POS 02 is the place-of-service code for telehealth when the patient is NOT in their home (clinic, satellite office, or other facility). POS 10 is for telehealth in the patient's home. Most payers reimburse POS 10 at the same rate as in-person visits; some still reimburse POS 02 at a facility rate. Coding the wrong POS is one of the most common telehealth audit findings -- your software should default to the right code based on appointment type and confirm patient location at the start of the visit.
What is the difference between a 270/271 and an 837P?
270/271 is the eligibility verification transaction -- 270 is the request to the payer ('does this patient have active coverage?'), 271 is the response. 837P is the professional claim itself, sent to the payer (usually via a clearinghouse) after the visit. 835 is the Electronic Remittance Advice, returned by the payer with payment details. Modern practice management software handles all four automatically; manual workflows for any of them is a sign your software is behind.
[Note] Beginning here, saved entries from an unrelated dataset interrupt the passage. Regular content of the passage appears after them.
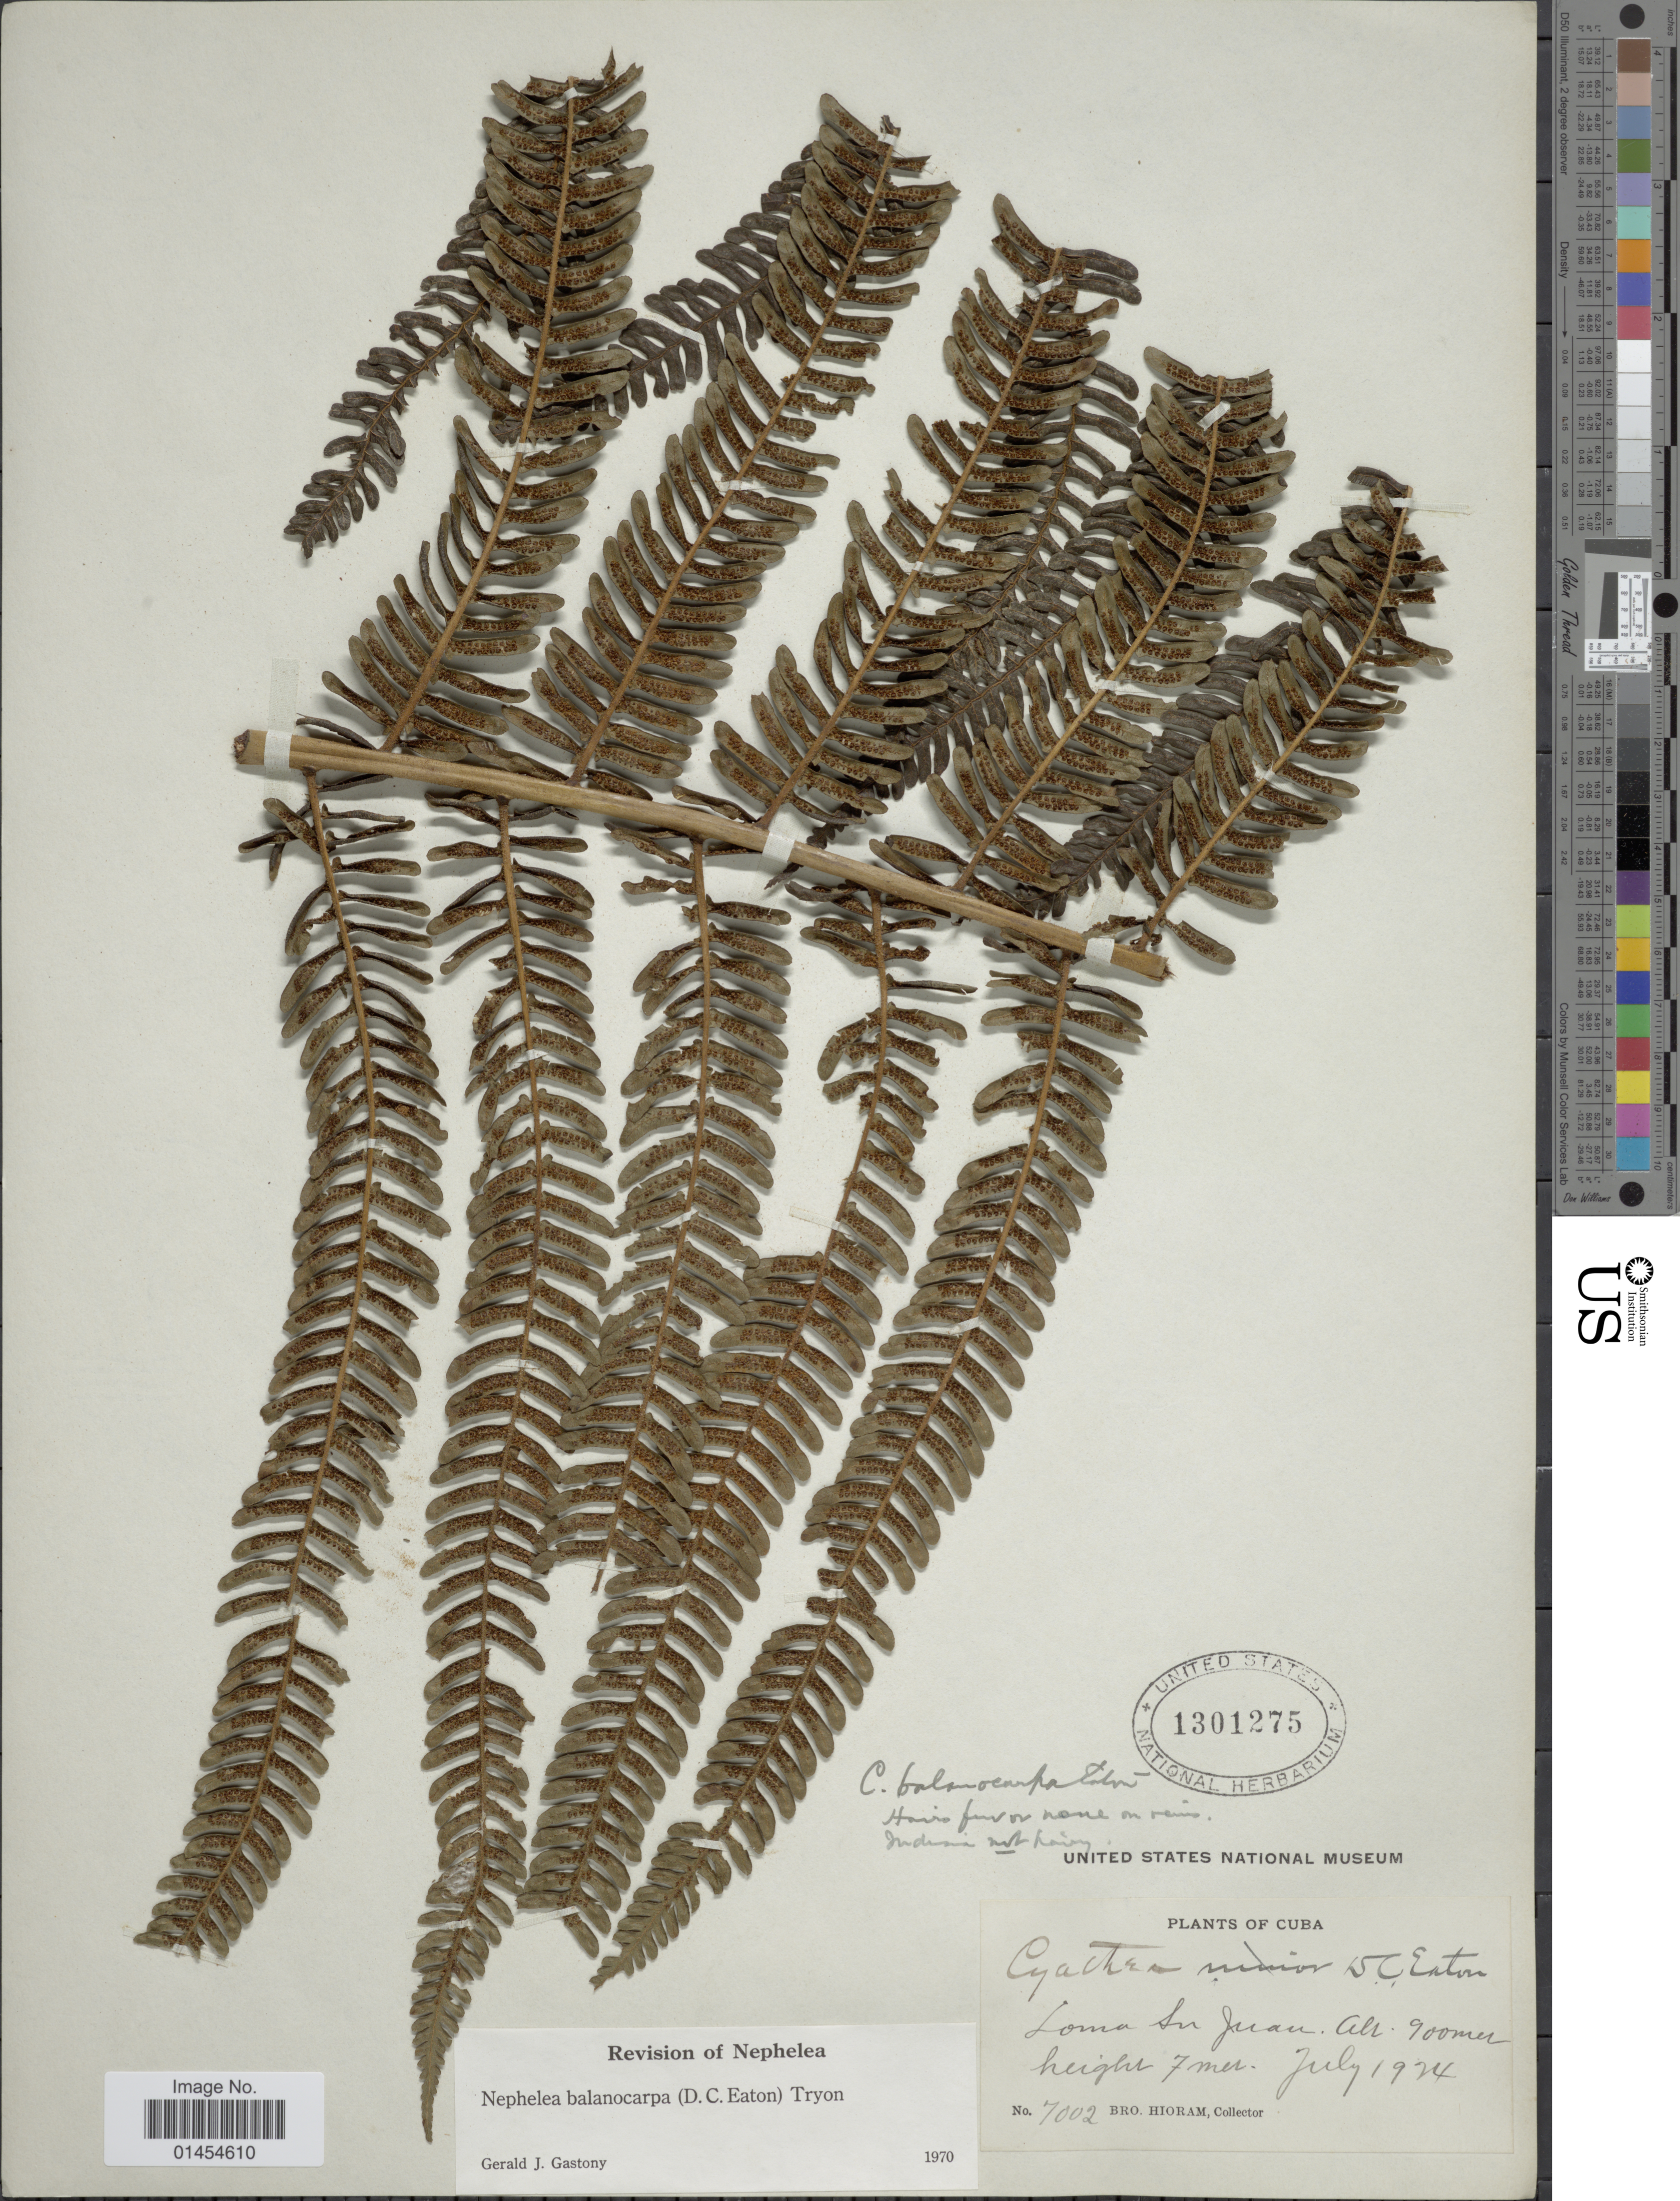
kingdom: Plantae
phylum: Tracheophyta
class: Polypodiopsida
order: Cyatheales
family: Cyatheaceae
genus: Alsophila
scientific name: Alsophila balanocarpa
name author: (D.C. Eaton) D.S. Conant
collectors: Bro. Hioram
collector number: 7002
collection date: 1924-07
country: Cuba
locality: Loma San Juan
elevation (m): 900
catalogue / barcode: US 1301275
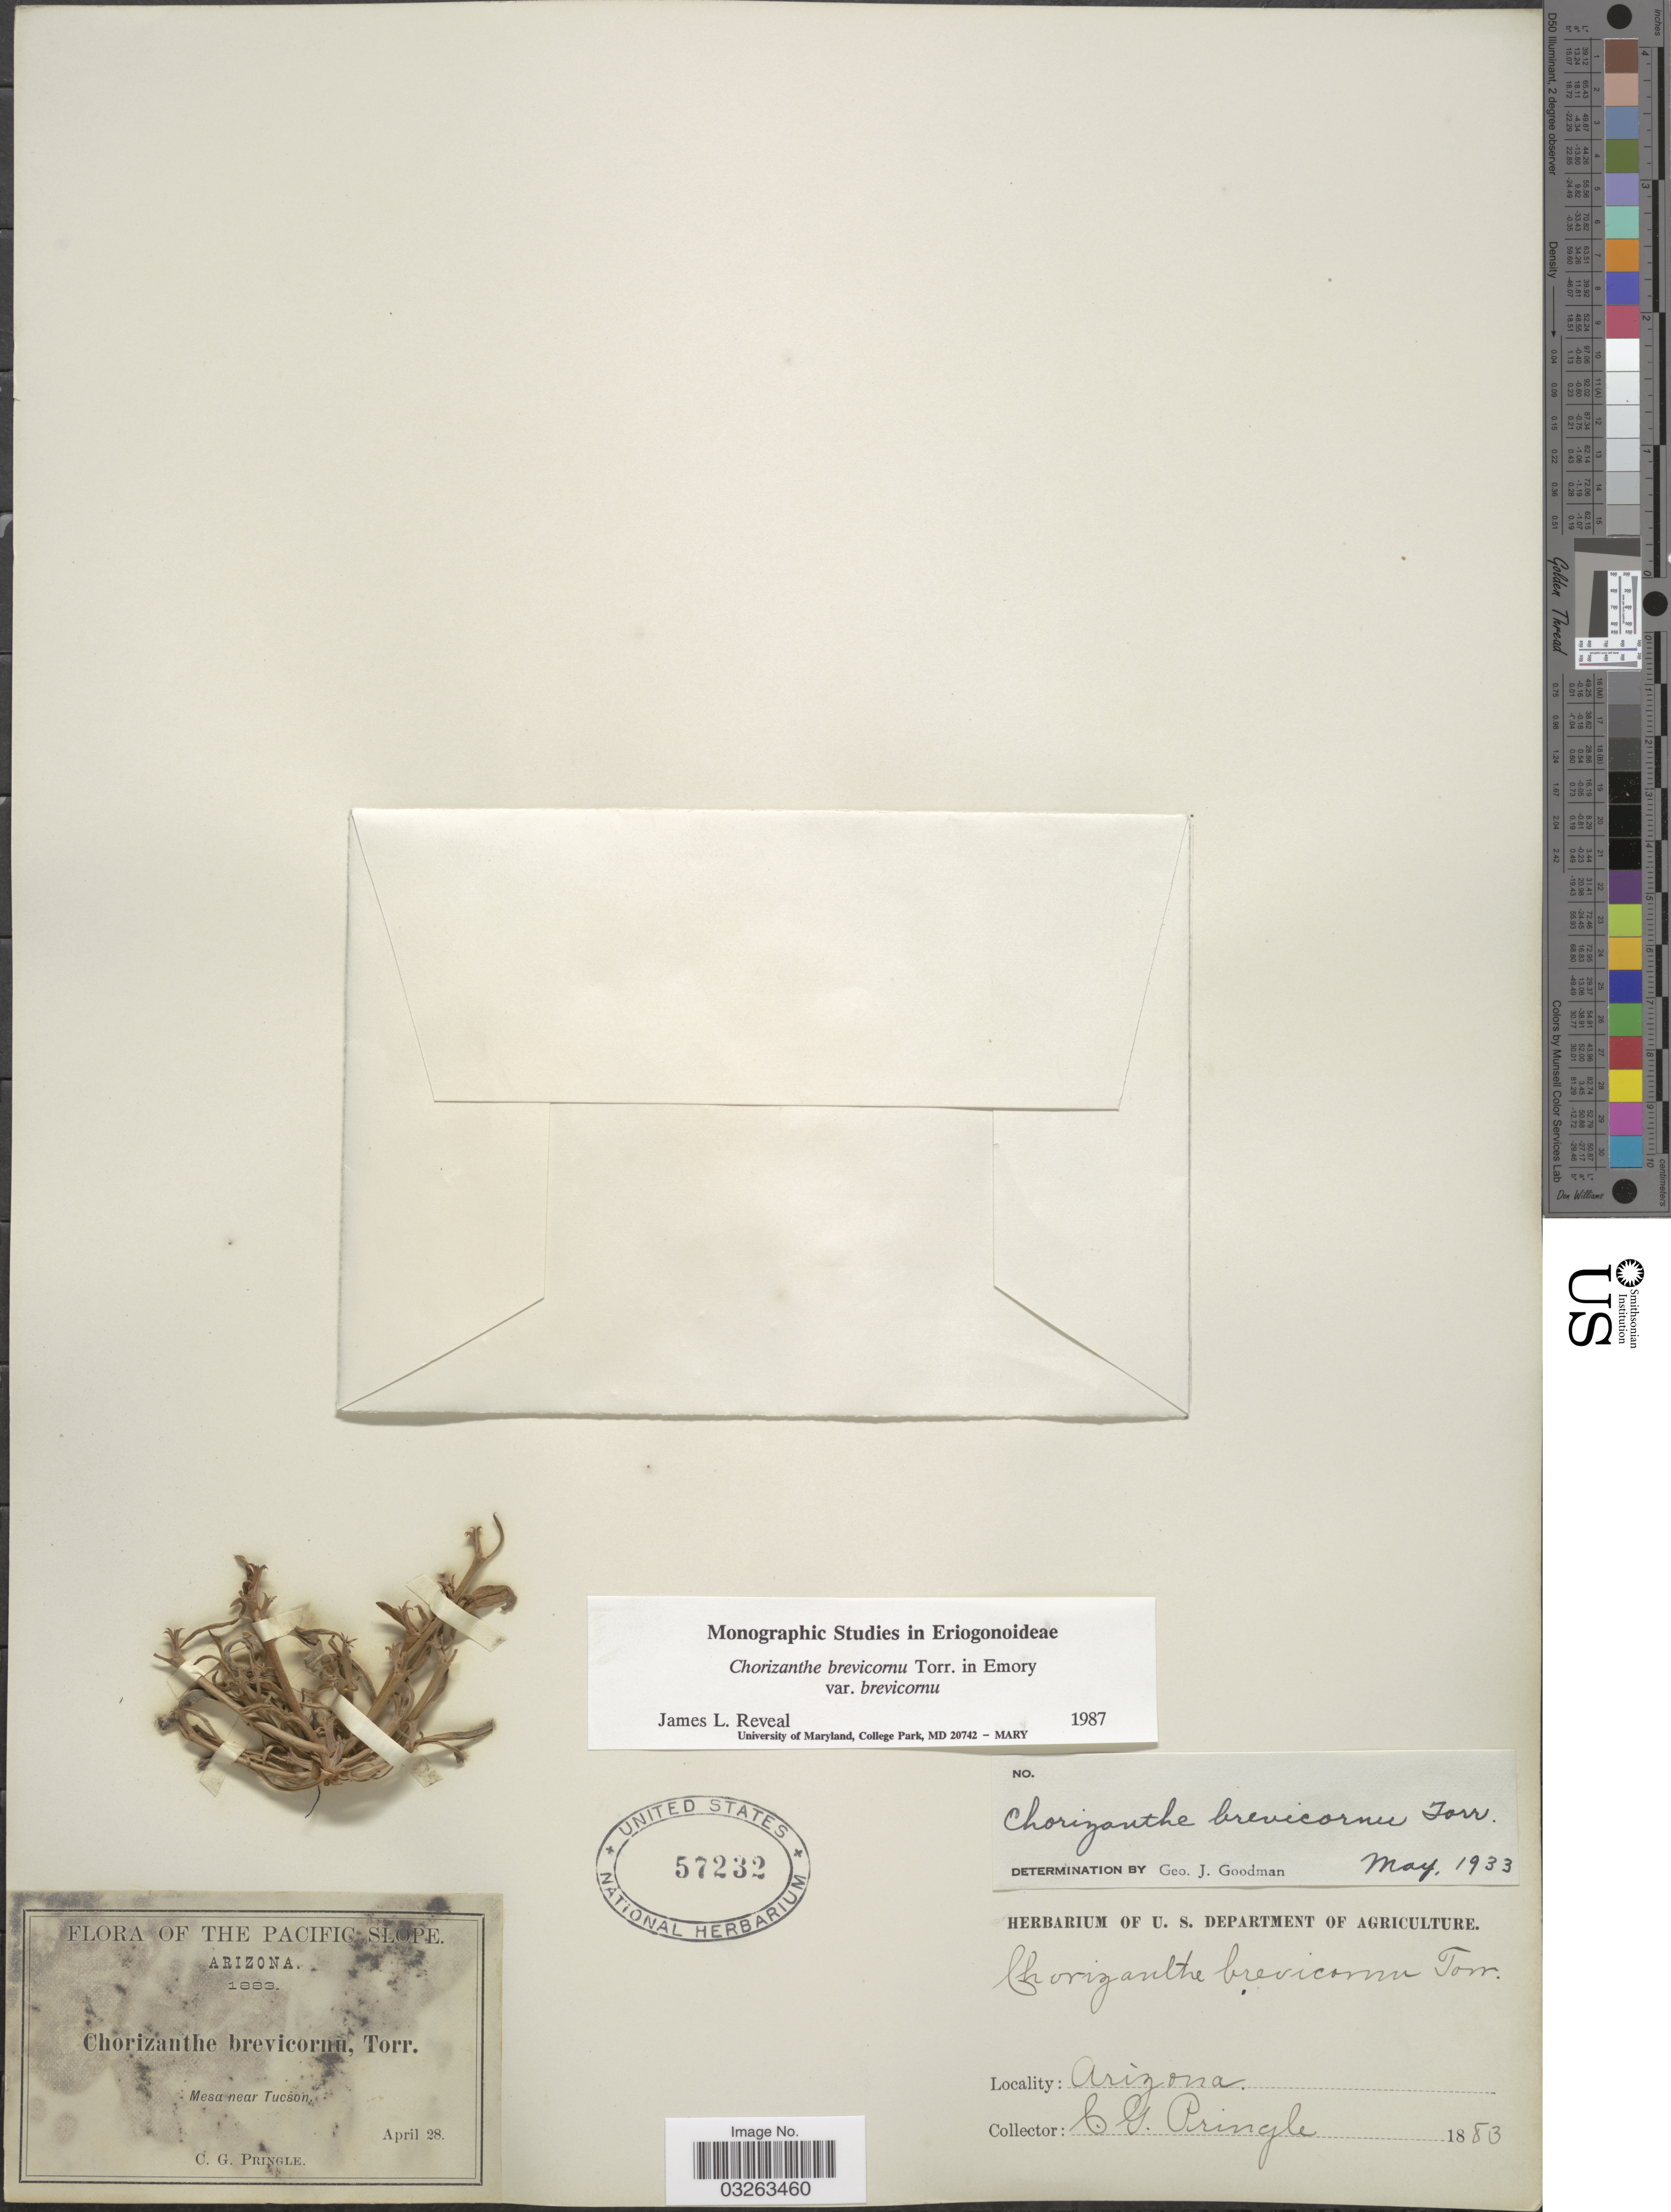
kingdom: Plantae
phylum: Tracheophyta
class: Magnoliopsida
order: Caryophyllales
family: Polygonaceae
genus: Chorizanthe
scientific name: Chorizanthe brevicornu var. brevicornu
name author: Torr.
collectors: C. G. Pringle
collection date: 1883-04-28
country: United States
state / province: Arizona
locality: The Pacific Slope. Mesa near Tucson.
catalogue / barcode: US 57232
Can I run a multi-specialty practice on one platform?
Yes -- this is the cross-vertical OS pattern. Deelo's Practice OS supports multiple specialties in one tenant: dental, primary care, mental health, PT, chiropractic, dermatology, and more, each with specialty-specific charting templates and codes. The shared patient record and unified billing engine eliminate the data silos that come from running a separate platform per specialty. Larger groups (50+ providers) may still mix in vertical tools, but the foundation can run on one platform.